START THE INPUT

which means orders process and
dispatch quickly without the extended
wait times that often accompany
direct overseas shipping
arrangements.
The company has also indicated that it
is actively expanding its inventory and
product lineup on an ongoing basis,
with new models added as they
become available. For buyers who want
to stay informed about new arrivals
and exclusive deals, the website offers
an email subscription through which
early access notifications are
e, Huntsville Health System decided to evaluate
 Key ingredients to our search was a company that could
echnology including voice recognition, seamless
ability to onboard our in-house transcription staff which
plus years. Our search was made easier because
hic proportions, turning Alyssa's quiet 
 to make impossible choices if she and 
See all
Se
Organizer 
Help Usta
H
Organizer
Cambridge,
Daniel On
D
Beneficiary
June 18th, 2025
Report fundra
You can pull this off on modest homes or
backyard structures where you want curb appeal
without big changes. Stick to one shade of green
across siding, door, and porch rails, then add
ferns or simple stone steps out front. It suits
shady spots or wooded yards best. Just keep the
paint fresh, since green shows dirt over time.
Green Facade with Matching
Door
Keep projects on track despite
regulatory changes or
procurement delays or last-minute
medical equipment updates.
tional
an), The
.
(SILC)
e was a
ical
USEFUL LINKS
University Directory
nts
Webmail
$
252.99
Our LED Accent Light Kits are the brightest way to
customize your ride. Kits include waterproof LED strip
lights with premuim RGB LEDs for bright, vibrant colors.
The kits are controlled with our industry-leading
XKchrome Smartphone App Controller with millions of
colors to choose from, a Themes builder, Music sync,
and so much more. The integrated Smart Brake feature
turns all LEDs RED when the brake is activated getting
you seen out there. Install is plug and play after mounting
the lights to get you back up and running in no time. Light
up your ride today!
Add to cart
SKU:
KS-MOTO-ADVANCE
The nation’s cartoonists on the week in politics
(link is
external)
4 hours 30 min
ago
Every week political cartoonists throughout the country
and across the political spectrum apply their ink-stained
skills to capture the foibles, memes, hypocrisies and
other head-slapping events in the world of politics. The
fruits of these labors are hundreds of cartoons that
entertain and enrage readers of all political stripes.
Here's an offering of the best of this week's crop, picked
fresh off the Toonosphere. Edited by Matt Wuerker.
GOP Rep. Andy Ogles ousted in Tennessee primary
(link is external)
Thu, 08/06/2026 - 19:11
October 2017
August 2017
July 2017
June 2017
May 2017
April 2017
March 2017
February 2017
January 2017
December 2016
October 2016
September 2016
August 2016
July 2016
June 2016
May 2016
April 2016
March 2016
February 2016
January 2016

END THE INPUT

REQUEST: Whenever the word "best" shows up in a line of the entries, list that line.

YOUR RESPONSE:
shady spots or wooded yards best. Just keep the
Here's an offering of the best of this week's crop, picked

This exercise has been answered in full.